## Saved data entries

============================================================

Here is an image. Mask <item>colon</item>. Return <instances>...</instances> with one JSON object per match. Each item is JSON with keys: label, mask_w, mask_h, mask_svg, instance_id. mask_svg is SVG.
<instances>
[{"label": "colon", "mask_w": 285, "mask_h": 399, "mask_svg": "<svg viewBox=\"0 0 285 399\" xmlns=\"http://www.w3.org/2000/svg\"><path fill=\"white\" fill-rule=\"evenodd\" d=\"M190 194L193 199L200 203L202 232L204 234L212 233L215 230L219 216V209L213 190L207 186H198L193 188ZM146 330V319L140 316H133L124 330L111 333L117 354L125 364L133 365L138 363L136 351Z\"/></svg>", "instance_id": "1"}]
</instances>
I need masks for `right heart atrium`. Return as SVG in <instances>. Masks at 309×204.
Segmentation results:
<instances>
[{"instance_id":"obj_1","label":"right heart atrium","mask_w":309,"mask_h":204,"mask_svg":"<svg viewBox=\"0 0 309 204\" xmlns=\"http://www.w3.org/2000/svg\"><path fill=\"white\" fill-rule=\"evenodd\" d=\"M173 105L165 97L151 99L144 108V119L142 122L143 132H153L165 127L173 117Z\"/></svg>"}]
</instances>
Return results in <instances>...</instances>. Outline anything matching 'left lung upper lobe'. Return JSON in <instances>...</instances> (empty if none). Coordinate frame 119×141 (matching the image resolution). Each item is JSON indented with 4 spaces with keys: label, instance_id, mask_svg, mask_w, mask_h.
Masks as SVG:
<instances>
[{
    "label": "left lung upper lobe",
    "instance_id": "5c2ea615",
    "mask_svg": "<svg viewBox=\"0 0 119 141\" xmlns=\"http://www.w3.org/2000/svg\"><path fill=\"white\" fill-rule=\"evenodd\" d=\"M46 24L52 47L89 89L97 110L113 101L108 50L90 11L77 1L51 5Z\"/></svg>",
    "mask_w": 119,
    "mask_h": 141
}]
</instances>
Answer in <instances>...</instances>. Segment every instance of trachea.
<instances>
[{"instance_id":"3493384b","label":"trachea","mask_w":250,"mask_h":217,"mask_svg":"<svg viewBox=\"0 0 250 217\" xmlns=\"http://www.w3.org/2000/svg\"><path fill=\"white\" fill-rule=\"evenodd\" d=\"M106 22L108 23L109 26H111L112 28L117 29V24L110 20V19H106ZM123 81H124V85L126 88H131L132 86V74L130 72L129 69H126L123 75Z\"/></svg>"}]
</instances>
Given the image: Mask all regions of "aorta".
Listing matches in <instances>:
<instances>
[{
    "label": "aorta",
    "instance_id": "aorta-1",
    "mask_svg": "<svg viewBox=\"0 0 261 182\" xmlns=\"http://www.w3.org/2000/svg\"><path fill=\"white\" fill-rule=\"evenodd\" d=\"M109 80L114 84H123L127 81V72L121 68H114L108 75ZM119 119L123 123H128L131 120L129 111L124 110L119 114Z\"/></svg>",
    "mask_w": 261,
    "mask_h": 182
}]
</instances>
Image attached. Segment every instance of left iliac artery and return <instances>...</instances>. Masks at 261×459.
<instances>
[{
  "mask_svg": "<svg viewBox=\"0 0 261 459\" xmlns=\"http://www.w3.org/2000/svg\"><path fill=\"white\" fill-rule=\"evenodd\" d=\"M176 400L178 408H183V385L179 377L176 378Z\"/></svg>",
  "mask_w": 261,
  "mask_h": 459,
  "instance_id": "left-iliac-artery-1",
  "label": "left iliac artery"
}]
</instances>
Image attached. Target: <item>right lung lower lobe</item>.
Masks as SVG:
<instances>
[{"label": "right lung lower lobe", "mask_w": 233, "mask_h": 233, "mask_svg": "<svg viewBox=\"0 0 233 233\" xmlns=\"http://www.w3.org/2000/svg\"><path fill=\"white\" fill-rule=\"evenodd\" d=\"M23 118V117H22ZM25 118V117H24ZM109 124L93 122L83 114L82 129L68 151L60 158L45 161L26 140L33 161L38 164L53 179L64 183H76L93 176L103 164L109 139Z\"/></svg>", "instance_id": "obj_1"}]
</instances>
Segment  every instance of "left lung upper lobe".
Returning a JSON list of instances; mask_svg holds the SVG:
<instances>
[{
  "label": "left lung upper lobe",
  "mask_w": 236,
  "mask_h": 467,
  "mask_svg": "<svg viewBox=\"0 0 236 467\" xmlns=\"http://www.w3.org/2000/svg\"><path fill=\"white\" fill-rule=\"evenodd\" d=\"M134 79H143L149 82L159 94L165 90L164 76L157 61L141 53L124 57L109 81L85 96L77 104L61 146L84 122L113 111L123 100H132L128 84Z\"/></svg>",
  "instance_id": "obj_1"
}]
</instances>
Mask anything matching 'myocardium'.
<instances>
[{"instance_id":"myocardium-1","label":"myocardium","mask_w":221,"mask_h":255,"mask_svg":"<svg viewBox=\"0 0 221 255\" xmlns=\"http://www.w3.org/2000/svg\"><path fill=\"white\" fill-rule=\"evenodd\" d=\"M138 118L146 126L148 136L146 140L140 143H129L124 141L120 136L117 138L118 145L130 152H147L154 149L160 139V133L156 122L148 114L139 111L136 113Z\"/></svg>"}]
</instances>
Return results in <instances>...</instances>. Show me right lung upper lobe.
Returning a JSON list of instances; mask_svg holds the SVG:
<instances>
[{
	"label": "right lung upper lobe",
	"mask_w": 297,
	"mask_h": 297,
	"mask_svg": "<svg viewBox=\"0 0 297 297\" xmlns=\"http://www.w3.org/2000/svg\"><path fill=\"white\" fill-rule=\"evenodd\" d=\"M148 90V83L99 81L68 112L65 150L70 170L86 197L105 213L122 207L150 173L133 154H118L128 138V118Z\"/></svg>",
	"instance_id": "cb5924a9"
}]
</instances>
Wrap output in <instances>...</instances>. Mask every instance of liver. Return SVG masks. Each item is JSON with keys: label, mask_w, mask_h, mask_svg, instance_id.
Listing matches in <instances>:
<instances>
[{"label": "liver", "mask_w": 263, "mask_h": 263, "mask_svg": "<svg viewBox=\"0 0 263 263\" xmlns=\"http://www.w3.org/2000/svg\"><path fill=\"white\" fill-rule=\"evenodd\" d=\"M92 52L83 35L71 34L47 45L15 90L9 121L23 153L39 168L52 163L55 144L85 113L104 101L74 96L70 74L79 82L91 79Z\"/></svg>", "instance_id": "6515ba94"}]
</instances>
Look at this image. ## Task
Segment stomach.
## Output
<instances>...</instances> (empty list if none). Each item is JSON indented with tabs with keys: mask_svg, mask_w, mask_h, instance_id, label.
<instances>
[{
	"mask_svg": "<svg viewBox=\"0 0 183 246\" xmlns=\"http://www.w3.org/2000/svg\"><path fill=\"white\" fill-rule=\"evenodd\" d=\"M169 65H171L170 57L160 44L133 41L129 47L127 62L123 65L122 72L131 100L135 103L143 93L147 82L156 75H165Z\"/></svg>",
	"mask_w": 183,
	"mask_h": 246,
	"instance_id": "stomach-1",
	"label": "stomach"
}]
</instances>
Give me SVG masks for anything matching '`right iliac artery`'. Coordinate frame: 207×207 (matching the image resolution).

============================================================

## What is required
Which lines of the records above contain the word "liver"? Pull out each one, and count a match only when the case is the same.

## Problem solution
Wrap output in <instances>...</instances>. Mask every instance of liver. Return SVG masks. Each item is JSON with keys: label, mask_w, mask_h, mask_svg, instance_id.
[{"label": "liver", "mask_w": 263, "mask_h": 263, "mask_svg": "<svg viewBox=\"0 0 263 263\" xmlns=\"http://www.w3.org/2000/svg\"><path fill=\"white\" fill-rule=\"evenodd\" d=\"M92 52L83 35L71 34L47 45L15 90L9 121L23 153L39 168L52 163L55 144L85 113L104 101L74 96L70 74L79 82L91 79Z\"/></svg>", "instance_id": "6515ba94"}]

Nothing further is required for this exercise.